The record gets murky from here. The 1920 census shows, curiously, a Florence M. and Frank Orner living in Harrisburg, Dauphin County. In their household is a nearly two-year-old “Carrol L. Orner” — and also an 8-year-old Sherman (who, if it’s Harry Sherman Foutz, should be 10). We know that Ralph is listed in grandmother Lizzie Foutz’s household, so this may explain the whereabouts of both brothers (if not father Oscar).
The 1930 census lists a married Florence M. Orner, age 39 (the right age), living in Dauphin County and in the company of a 68-year-old Adaline Orner, albeit in the Pennsylvania State Lunatic Hospital. Hmmmmmm….

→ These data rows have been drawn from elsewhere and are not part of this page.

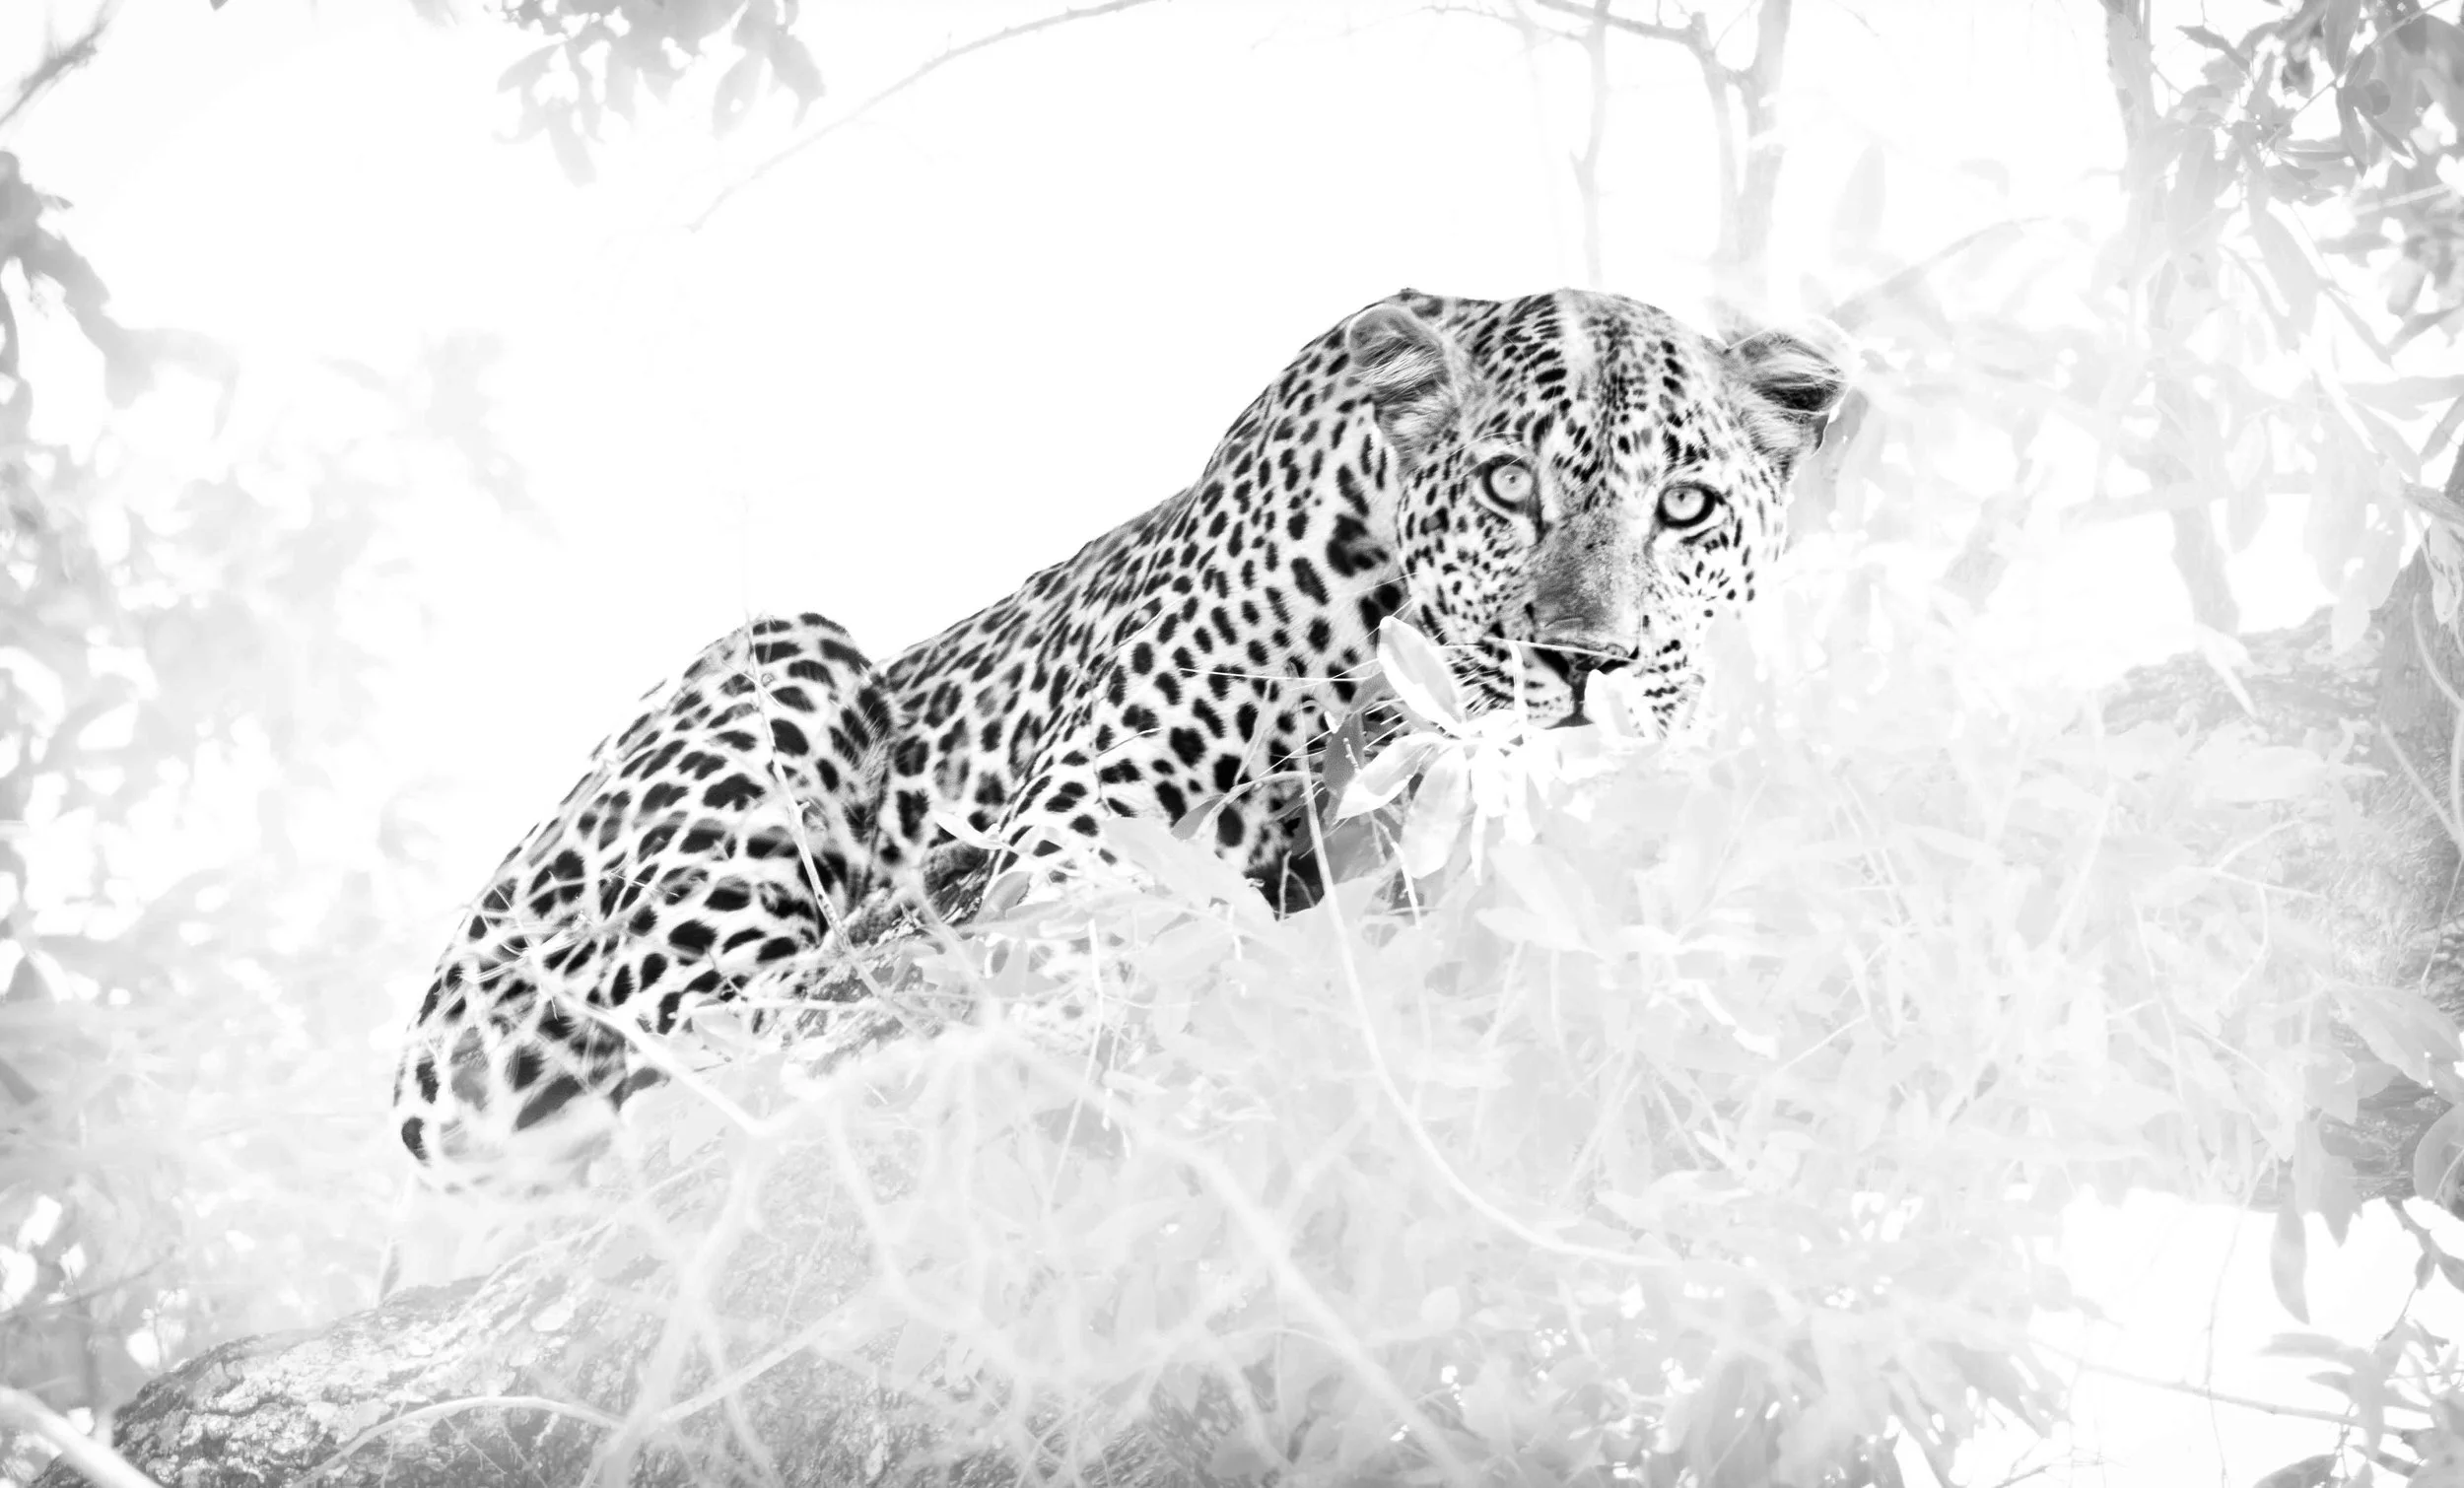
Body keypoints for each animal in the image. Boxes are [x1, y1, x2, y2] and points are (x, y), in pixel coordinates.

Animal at [388, 287, 1846, 1192]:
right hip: (770, 666)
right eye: (1507, 486)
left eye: (1687, 506)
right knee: (710, 1042)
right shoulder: (1077, 829)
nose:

Florence’s obituary appears in the March 12, 1938 edition of the Reading Times, spelled “Oner.” Sherman, Ralph and Carrol are all listed as survivors, as well as “Catherine,” wife of Roy Rutt. Now, I have not found the origins of the adopted Catherine Foutz, later Mrs. John Roy Rutt, but I have also not detected Catherine in the home of Francis and Katie (Wunder) Hartman prior to her living with Elizabeth Foutz in 1920. So I think this is just a nod from Florence to her former sister-in-law. But… I’ll keep following the trail.
Florence is buried in the same Epler’s Church Cemetery as her parents and several siblings. Incidentally, she dies at the same age as Oscar’s father.